Booking.com, one of the world’s largest online travel reservation platforms, applied to register “BOOKING.COM” as a federal trademark for hotel reservation services. The USPTO refused, concluding that “booking” is a generic term for the service of making reservations, and adding “.com” — a generic top-level domain indicator — does not change that generic character. Under a longstanding principle that generic terms cannot be trademarked, the USPTO rejected all of Booking.com’s applications.

Booking.com challenged the refusals in federal court. The district court and the Fourth Circuit both found that “Booking.com” is not generic, relying in part on consumer survey evidence showing that the public perceives “Booking.com” as a brand rather than a category name. The Supreme Court granted certiorari to resolve whether a generic term combined with “.com” is per se generic.

The Court’s Holding

Justice Ginsburg, writing for an 8-1 majority, held that combining a generic word with “.com” does not automatically produce a generic compound term. The key question in trademark law is always what the relevant public understands the term to mean — if consumers understand “Booking.com” to identify a particular company rather than a category of services, the term is not generic.
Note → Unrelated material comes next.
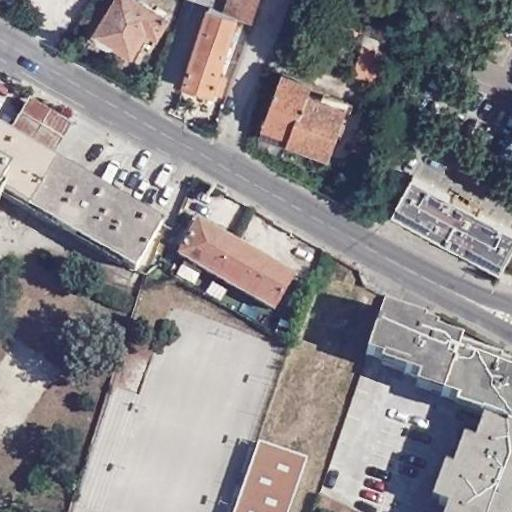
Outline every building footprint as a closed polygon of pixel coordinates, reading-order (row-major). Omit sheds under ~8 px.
[(139,43),(147,30),(156,35),(167,17),(137,0),(114,0),(95,33),(131,54),(139,43)] [(228,0),(224,13),(238,18),(250,22),(257,0),(228,0)] [(321,0),(290,0),(275,48),(280,50),(302,58),(321,0)] [(511,23),(511,13),(483,0),(473,0),(463,21),(503,41),(511,23)] [(220,73),(238,18),(224,13),(210,8),(184,82),(220,95),(228,76),(220,73)] [(148,48),(156,35),(147,30),(139,43),(148,48)] [(392,54),(362,45),(351,75),(376,84),(371,102),(391,109),(398,91),(382,85),(392,54)] [(305,93),(307,87),(282,78),(260,137),(289,148),(292,142),(328,156),(347,110),(305,93)] [(136,265),(161,222),(0,128),(0,193),(3,188),(136,265)] [(511,246),(511,226),(412,172),(394,207),(502,265),(511,246)] [(197,215),(176,253),(275,310),(294,277),(234,241),(237,238),(197,215)] [(400,304),(387,297),(366,353),(406,368),(404,373),(442,388),(440,398),(454,403),(455,401),(480,410),(477,417),(481,419),(472,444),(460,440),(436,506),(445,510),(443,511),(511,511),(511,365),(497,359),(437,327),(438,324),(399,310),(400,304)] [(255,443),(232,511),(288,511),(305,460),(255,443)] [(347,511),(349,508),(317,492),(311,509),(318,511),(347,511)]
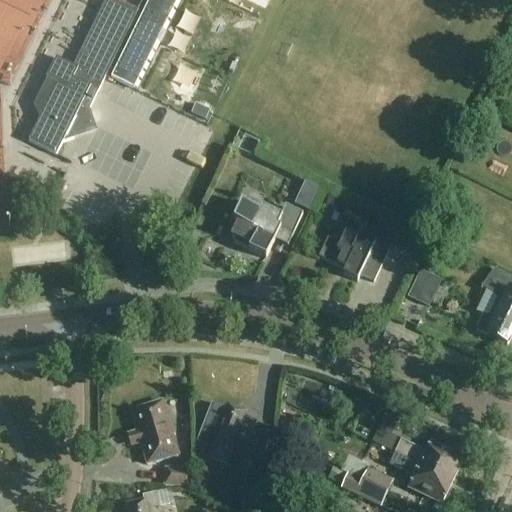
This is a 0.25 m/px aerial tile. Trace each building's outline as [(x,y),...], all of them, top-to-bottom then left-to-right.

The Court rejected the USPTO’s rule that “[generic] + .com” is always generic. Unlike a brick-and-mortar business called “Booking,” only one entity can occupy the domain name “Booking.com” at a time. That practical reality means consumers are more likely to perceive such a name as a brand identifier, not a category label. Courts must examine consumer perception through evidence, including surveys — not apply categorical rules.

Key Takeaways

  • A term combining a generic word with “.com” is not automatically generic — courts must examine how consumers actually perceive the combined term.
  • Survey and other evidence of consumer understanding is the right tool for resolving genericness disputes involving domain-name-style marks.
  • The uniqueness of internet domain names (only one registrant per name) can support a finding that consumers view the name as a brand, not a category.
  • Online businesses operating under domain names based on generic words may be able to obtain trademark protection for the combined domain name as a brand.

Why It Matters

This decision matters enormously for the internet economy, where many of the most valuable companies have brand identities built around domain names incorporating descriptive or generic words — Hotels.com, Cars.com, Apartments.com, and hundreds of others. A ruling that all such names are per se generic would have left these brands without trademark protection and potentially vulnerable to imitators.

The ruling does not mean every “.com” domain name can be trademarked. Terms that consumers genuinely understand as generic category names will still fail the test. But where a company has built a recognizable brand around a domain name and can demonstrate consumer recognition through survey evidence, trademark protection is available. For internet businesses, investment in brand recognition pays legal dividends.